:: Document segment ::
****************

Jessica Bento, Physical Therapist & DVRT Education Director (Creator of DVRT Rx Healthy Knees Course, Restoration Certification, Shoulder, & Pelvic Control Courses)

healthy knees

It can be really challenging posting about moving better and overcoming common aches/pains. The reality is that pain is far more complex than most people think! There are many variables to consider from structural damage to a joint, muscle/tendon, and soft-tissue issues. Combine that with lifestyle issues like hydration, stress, inflammation, and sleep patterns, when people ask how they solve “x” problem, I typically have to ask many more questions.

That is why I wanted to do something like my new DVRT Rx program. Instead of just saying, “do THIS exercise”, I gave you a system that addressed many of these variables we should be considering especially with trying to build healthy knees. Of course, I also want to start getting people motivated to work on these concepts so using our DVRT blogs to discuss drills you can be implementing now into your training can definitely be a way to get a big jump start on issues like healthy knees. So, what are the 3 best and most overlooked exercises you can use to solve such issues? These are what I have found to be so productive, yet, are missing from so many programs.

****************

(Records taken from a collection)
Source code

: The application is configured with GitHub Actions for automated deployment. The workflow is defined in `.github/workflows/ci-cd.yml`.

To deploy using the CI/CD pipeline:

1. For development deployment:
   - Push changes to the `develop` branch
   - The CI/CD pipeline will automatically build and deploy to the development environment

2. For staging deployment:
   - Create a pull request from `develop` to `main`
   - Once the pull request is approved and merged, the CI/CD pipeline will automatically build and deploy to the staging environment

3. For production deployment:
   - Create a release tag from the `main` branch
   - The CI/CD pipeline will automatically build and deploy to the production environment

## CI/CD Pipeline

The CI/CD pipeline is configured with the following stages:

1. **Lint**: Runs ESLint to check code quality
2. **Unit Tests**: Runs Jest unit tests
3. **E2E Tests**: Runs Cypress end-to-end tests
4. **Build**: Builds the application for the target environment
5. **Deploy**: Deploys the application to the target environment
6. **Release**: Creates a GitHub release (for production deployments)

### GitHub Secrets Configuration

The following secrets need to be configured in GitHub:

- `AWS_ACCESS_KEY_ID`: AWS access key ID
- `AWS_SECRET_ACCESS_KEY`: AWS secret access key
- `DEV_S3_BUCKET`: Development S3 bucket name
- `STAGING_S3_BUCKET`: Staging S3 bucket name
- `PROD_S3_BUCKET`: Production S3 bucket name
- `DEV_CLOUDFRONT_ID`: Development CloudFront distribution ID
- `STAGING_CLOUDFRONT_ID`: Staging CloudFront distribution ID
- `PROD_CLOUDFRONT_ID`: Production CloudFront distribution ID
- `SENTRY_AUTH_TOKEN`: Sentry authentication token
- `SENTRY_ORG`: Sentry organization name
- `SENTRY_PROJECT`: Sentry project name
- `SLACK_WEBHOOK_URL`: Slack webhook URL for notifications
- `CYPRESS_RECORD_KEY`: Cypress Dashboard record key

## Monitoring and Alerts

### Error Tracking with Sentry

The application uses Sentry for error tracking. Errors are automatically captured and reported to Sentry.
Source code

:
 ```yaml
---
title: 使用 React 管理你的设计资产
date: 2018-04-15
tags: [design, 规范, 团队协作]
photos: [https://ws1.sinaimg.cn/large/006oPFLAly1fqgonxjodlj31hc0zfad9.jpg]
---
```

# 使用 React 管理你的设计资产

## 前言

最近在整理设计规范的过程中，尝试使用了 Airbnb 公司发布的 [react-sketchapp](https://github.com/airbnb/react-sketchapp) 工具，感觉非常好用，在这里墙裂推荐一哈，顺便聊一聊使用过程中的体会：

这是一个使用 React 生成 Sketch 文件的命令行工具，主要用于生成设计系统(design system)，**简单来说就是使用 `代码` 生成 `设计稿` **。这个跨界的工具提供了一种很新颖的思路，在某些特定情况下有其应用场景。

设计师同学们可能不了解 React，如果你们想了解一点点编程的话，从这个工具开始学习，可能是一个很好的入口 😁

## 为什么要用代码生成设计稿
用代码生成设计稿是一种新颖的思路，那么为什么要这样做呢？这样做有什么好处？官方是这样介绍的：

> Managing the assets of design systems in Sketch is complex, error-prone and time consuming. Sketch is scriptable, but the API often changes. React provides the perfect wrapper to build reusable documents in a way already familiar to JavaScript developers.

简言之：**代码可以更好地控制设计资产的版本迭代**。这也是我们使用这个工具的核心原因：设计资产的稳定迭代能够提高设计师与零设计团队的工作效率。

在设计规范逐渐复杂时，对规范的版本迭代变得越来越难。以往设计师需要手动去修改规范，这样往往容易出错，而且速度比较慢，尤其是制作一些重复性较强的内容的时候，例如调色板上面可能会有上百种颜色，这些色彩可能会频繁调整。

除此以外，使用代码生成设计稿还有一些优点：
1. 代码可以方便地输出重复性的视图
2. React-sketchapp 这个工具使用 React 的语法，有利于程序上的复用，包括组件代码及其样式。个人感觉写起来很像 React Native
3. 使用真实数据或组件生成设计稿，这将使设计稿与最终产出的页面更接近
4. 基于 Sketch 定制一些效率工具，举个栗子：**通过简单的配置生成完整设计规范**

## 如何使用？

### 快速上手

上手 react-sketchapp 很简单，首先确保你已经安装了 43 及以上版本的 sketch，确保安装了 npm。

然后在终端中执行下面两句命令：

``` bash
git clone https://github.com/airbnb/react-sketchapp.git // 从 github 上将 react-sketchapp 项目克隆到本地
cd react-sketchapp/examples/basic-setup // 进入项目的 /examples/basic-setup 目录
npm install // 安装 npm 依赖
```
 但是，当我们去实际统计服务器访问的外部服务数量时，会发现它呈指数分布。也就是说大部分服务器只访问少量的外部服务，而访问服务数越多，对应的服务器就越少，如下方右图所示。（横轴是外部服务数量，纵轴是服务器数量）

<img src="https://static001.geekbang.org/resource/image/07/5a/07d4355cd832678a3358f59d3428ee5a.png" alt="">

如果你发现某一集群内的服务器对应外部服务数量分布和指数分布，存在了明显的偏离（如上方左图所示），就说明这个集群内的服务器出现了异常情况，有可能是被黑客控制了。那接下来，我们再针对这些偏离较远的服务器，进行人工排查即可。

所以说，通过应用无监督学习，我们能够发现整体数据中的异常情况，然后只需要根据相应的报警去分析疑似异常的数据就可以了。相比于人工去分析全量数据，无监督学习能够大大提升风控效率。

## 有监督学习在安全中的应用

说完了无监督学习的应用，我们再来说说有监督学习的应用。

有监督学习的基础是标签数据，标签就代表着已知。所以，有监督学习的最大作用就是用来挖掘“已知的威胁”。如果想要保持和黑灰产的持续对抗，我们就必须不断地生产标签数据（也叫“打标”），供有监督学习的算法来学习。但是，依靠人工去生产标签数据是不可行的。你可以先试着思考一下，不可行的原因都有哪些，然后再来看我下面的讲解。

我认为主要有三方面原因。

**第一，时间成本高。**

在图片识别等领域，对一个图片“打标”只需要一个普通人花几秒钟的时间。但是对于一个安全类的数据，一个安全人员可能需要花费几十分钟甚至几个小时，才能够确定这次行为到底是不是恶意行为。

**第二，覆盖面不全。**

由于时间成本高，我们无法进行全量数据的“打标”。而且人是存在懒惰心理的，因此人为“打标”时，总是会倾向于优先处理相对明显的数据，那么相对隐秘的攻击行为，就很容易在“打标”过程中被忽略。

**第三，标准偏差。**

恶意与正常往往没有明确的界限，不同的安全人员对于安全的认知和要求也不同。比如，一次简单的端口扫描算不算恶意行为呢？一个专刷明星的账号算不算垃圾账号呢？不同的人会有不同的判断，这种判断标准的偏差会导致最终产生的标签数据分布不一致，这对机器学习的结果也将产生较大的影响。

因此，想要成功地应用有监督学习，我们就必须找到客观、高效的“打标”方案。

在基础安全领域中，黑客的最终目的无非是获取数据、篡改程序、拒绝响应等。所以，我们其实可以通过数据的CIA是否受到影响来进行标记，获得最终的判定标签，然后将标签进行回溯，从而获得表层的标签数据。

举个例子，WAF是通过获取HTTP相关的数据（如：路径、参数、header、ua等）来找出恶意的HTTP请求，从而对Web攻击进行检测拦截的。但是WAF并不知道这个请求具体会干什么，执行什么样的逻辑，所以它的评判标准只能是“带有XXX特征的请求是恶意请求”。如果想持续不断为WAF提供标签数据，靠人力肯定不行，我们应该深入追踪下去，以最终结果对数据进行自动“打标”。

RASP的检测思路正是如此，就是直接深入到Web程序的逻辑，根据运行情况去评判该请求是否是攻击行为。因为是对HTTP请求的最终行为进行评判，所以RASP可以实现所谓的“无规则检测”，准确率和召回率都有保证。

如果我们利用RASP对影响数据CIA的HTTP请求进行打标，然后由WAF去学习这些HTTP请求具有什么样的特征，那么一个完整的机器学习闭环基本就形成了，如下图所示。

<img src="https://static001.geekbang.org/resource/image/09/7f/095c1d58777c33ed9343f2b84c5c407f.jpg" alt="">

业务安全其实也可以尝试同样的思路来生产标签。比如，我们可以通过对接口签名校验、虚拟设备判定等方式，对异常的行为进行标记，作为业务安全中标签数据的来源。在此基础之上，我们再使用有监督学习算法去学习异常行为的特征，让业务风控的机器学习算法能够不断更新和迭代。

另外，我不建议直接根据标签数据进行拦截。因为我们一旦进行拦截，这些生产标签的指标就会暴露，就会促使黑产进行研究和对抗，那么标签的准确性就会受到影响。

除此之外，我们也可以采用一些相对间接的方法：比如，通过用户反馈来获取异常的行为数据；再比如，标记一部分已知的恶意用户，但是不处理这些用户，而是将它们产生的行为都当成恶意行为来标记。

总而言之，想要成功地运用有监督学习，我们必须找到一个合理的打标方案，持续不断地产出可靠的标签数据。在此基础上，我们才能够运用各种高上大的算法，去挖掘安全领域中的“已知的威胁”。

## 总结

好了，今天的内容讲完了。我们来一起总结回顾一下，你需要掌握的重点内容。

****************

:: Task directions ::
Rewrite the healthy knees post from "Jessica Bento, Physical" through "Pelvic Control Courses)", replacing "Physical Therapist" with "Physiotherapist". You can set the records aside; they aren't needed here.

:: Worked solution ::
Jessica Bento, Physiotherapist & DVRT Education Director (Creator of DVRT Rx Healthy Knees Course, Restoration Certification, Shoulder, & Pelvic Control Courses)